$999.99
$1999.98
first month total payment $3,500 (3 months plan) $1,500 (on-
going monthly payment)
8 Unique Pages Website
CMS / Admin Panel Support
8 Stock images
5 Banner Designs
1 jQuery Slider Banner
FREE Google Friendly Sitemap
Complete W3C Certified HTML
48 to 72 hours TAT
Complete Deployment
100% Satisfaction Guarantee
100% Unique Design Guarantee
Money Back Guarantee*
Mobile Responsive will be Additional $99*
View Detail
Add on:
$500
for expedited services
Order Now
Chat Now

» Your task: An exact copy of every entry is what is needed here.

» Task answer:
$999.99
$1999.98
first month total payment $3,500 (3 months plan) $1,500 (on-
going monthly payment)
8 Unique Pages Website
CMS / Admin Panel Support
8 Stock images
5 Banner Designs
1 jQuery Slider Banner
FREE Google Friendly Sitemap
Complete W3C Certified HTML
48 to 72 hours TAT
Complete Deployment
100% Satisfaction Guarantee
100% Unique Design Guarantee
Money Back Guarantee*
Mobile Responsive will be Additional $99*
View Detail
Add on:
$500
for expedited services
Order Now
Chat Now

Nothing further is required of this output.